RP: You mean that Open Source implies making available not just the end product (the software), but also the ability to adapt that end product (i.e. the code)? The focus of Open Access, by contrast, is exclusively on making scientific research freely available, not on providing the tools or expertise to exploit that research.

RJ: Precisely. Again, it is the capability to use this stuff, Richard, that is the critical feature. So it is not just about getting it out there. After all, that has always been the ethos of scientific publication, and that is all that science publication does. Publication doesn't get the whole know-how package out there; it doesn't get the permissions package out there; and it is not designed to address the infrastructure — the physical constraints — issues. To be truly Open Source you need these other things too.

RP: And presumably you would see Biological Open Source having more in common with Open Source than Open Access? When you distributed GUS, for instance, you didn’t just release the basic information, but you also made available a detailed handbook explaining how to use it, plus thousands of tubes of DNA sequences?

RJ: That's right. It might help to see the difference if you think about the term A2K, or Access to Knowledge. We are not about A2K, but C2UK, or Capability to Use Knowledge. That is also what BiOS is about, and it is what Open Source is about.

RP: Knowledge is not enough in itself.

RJ: Precisely. There is a huge misunderstanding amongst pundits about this, and also among some of the practitioners too. If you want to talk about Open Access, in which you share all the data, that is fine. Indeed, I'm all for Open Access. But it is the capability to use knowledge that's key. And that capability must encompass the ability to deliver innovation, complete with freedom to operate and other permissions, along with the investments necessary to make a change in something other than a career.
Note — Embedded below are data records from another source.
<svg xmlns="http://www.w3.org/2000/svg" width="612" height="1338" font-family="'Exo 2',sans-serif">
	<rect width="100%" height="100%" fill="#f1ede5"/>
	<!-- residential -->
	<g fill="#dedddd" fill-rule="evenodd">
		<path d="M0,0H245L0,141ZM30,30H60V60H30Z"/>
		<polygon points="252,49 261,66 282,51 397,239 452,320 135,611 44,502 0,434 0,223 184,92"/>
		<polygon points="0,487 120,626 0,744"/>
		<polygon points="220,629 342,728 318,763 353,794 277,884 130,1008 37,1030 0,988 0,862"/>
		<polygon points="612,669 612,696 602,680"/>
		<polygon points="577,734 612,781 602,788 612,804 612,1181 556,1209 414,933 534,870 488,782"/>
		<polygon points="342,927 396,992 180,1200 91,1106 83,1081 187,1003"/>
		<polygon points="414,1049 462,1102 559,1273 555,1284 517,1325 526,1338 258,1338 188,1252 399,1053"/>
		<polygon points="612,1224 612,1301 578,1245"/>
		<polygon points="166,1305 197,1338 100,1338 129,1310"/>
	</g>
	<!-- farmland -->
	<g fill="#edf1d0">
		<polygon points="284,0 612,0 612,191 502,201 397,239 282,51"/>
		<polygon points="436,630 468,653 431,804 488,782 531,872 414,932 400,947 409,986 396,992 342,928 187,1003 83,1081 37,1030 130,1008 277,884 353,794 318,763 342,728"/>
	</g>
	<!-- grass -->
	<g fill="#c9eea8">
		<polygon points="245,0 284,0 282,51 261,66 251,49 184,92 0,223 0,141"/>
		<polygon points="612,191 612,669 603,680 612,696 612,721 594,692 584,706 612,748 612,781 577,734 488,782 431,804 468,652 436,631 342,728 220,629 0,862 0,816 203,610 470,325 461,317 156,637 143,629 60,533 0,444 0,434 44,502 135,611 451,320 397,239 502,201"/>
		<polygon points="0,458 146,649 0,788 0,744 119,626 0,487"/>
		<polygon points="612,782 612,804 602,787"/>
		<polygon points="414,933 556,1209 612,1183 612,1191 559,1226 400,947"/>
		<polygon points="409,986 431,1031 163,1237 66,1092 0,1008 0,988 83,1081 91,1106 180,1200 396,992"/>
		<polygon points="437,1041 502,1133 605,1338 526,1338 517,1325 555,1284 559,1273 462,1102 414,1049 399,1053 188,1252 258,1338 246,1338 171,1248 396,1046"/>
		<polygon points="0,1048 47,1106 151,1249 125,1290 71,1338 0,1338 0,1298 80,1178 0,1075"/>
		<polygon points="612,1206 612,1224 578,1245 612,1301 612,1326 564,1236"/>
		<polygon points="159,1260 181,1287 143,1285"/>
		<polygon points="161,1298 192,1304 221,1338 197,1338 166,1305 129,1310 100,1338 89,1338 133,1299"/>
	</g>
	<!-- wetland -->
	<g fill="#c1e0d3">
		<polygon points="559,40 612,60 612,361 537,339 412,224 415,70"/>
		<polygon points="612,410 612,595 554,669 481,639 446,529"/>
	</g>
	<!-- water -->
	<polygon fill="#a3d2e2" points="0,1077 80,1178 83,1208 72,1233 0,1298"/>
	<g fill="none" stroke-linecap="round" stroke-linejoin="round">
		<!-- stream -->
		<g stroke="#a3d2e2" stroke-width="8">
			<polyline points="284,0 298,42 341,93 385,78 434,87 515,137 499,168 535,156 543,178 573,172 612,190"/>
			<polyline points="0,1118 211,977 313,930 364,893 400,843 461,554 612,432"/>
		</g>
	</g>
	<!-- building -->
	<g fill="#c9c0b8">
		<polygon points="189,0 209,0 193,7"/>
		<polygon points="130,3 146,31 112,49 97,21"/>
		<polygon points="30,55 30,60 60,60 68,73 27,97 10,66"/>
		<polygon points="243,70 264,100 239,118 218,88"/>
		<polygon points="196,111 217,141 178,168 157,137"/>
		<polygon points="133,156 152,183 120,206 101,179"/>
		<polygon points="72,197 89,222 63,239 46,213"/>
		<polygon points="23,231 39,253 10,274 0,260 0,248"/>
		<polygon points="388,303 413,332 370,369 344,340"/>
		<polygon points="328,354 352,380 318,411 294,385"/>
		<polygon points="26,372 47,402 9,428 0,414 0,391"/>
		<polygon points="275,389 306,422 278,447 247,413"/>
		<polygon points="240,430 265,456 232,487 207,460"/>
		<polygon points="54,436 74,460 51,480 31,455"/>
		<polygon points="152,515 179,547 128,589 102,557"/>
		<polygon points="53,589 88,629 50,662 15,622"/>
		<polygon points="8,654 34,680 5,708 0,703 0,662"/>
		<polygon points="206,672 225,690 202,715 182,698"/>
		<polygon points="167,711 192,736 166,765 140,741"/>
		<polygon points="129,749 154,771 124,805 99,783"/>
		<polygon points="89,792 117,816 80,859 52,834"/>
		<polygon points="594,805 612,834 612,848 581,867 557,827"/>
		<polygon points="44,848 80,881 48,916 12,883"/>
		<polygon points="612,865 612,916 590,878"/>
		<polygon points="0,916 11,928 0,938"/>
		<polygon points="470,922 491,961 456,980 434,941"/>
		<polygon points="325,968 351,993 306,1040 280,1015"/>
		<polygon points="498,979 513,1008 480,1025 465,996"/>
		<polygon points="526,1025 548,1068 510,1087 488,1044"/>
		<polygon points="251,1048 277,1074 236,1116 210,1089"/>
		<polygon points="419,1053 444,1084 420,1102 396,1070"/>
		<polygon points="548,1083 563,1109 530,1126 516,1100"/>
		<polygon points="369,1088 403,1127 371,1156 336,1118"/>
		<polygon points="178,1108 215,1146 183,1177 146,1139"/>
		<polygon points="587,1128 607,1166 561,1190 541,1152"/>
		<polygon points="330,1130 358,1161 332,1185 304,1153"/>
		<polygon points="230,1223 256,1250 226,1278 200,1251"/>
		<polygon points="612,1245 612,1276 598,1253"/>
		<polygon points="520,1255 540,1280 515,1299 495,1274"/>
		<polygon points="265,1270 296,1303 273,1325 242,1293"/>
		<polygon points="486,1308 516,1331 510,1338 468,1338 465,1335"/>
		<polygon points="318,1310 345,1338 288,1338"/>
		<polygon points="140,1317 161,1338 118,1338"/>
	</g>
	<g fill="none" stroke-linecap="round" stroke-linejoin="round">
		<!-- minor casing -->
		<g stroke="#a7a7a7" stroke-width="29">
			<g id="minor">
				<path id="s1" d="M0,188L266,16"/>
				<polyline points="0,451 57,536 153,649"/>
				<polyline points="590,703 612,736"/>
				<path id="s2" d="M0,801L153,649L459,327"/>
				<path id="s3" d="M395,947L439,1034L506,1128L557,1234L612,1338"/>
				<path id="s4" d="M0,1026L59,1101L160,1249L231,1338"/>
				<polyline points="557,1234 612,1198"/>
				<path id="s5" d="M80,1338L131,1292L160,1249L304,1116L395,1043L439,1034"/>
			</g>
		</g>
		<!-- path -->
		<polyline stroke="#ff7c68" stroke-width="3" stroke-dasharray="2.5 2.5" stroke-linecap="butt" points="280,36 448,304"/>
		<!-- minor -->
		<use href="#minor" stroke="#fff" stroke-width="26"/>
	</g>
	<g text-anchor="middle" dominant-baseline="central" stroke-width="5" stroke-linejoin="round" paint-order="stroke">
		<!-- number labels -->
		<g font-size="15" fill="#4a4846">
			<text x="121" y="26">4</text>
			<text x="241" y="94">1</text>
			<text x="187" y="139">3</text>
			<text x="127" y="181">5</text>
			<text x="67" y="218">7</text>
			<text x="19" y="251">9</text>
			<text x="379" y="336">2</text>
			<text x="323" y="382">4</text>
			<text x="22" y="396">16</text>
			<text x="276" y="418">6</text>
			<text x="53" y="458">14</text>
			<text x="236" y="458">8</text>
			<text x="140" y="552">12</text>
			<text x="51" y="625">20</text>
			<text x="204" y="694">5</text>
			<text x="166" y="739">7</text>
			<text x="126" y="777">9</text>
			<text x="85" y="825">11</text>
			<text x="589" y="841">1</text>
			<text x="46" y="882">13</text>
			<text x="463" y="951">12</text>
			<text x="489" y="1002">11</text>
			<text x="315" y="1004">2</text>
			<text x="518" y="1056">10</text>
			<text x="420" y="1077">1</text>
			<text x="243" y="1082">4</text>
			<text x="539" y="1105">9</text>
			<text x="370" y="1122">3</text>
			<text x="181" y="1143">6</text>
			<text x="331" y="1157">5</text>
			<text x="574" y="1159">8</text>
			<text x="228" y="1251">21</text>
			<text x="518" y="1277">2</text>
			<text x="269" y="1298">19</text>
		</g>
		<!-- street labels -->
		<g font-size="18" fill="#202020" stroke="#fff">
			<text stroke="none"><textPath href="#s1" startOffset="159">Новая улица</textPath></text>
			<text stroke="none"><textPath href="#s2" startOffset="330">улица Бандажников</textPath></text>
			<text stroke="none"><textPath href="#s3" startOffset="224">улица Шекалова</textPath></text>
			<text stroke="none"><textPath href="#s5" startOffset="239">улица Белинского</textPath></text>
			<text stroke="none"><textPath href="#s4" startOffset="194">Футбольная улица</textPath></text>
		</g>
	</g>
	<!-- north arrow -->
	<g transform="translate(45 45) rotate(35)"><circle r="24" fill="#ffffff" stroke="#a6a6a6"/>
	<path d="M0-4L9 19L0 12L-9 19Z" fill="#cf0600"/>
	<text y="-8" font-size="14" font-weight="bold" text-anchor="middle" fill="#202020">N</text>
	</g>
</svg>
So the Open Access Movement is only half way there.

Comment.  I hate to quarrel with someone whose work I admire without reservation, but Jefferson has a truncated view of open access.  In its fullest sense, for example, as articulated in the BOAI, OA provides both free online access to research articles and permission to use and reuse them.  That is, it removes both price and permission barriers.  Nor does anyone claim that this is everything or that, after achieving it, nothing remains to be added.  Where using knowledge requires tools, OA doesn't itself provide the tools or pretend to.  It's one key part in an ecology of mutually supportive initiatives, much needed and very useful on its own but even more useful in conjunction with complementary innovations.